In the end, the only tool that we need on the host is the C cross-compiler suite.
It can be installed using the following command on the newly created virtual machine:
$ sudo apt-get install gcc-arm-linux-gnueabihf make
Now we can try to compile the previous Hello World C example program on our new virtualized host PC:
$ make CC=arm-linux-gnueabihf-gcc CFLAGS="-Wall -O2" cross-helloworld arm-linux-gnueabihf-gcc -Wall -O2 cross-helloworld.c -o cross-helloworld
Tip
Note that now I've renamed the preceding Hello World program to cross-helloworld.c and the command line is quite different from before. The options of the make command are needed to select the cross-compiler and to use special compilation flags.
Now we can check whether the cross-compiler did its job correctly using the file command as follows:
bbb@bbb-VirtualBox:~$ file cross-helloworld cross-helloworld: ELF 32-bit LSB executable, ARM, EABI5 version 1 (SYSV), dynamically linked (uses shared libs), for GNU/Linux 2.6.32, BuildID[sha1]=5ea2036028d983438e38fc2df1a21d24d8fd7e59, not stripped
Yes, our cross-compiler is a good guy, but to be completely sure, we should test the code on our BeagleBone Black by copying the binary to it:
bbb@bbb-VirtualBox:~$ scp cross-helloworld root@192.168.7.2: Debian GNU/Linux 7 BeagleBoard.org BeagleBone Debian Image 2014-04-23 Support/FAQ: http://elinux.org/Beagleboard:BeagleBoneBlack_Debian cross-helloworld 100% 8357 8.2KB/s 00:00
We will then execute it on the target:
bbb@bbb-VirtualBox:~$ ssh root@192.168.7.2 ./cross-helloworld Debian GNU/Linux 7 BeagleBoard.org BeagleBone Debian Image 2014-04-23 Support/FAQ: http://elinux.org/Beagleboard:BeagleBoneBlack_Debian Hello World!
Tip
In the last command, we used ssh to execute the cross-helloworld binary file on the remote machine to display the result on the local machine.

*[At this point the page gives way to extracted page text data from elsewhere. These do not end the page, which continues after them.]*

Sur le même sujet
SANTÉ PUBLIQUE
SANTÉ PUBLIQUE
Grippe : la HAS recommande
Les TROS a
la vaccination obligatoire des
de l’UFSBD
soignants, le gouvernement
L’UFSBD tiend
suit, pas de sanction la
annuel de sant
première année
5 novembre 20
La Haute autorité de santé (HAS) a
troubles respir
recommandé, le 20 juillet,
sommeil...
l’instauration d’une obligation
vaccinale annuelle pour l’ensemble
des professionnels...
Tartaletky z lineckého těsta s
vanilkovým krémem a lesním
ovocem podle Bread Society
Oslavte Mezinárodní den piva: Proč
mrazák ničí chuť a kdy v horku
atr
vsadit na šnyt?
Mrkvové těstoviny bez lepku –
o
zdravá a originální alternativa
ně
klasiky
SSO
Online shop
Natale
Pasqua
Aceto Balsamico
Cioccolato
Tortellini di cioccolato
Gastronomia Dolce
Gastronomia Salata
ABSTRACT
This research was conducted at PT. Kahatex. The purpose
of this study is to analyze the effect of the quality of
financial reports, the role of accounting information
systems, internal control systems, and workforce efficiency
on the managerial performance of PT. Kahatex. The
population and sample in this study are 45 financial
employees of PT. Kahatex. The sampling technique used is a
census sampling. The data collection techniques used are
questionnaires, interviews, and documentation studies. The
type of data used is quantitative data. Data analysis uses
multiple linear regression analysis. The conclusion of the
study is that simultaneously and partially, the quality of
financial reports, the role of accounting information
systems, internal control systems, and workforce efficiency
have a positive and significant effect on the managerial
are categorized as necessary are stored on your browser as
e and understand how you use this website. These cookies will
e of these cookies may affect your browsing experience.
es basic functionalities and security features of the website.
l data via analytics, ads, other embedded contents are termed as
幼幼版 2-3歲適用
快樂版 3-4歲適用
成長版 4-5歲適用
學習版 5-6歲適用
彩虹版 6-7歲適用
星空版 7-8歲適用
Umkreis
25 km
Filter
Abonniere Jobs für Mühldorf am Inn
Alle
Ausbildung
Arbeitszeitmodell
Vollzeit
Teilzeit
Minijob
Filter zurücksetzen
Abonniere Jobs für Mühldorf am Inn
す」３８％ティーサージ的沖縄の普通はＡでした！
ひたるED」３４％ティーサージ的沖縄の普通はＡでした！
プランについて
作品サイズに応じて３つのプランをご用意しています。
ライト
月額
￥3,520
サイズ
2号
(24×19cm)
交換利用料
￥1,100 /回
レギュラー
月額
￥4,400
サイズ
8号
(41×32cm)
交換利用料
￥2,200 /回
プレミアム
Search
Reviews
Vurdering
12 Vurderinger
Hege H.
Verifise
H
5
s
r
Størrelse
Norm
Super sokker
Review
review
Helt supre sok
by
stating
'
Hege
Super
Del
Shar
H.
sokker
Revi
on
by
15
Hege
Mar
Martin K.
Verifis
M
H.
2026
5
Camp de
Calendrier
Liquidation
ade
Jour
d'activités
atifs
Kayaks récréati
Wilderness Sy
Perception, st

You can read more about this feature in the ssh user manual at http://www.openssh.com/manual.html.
In this chapter, we first logged in to our new BeagleBone Black, and then we set up all the developing tools we are going to use in the next chapters (the LAMP suite, native compiler, cross-compiler, and so on).
However, before we start using them, we need to do a fundamental step: we need to get access to the serial console in order to be able to get full control of our embedded board. This topic is presented in the next chapter.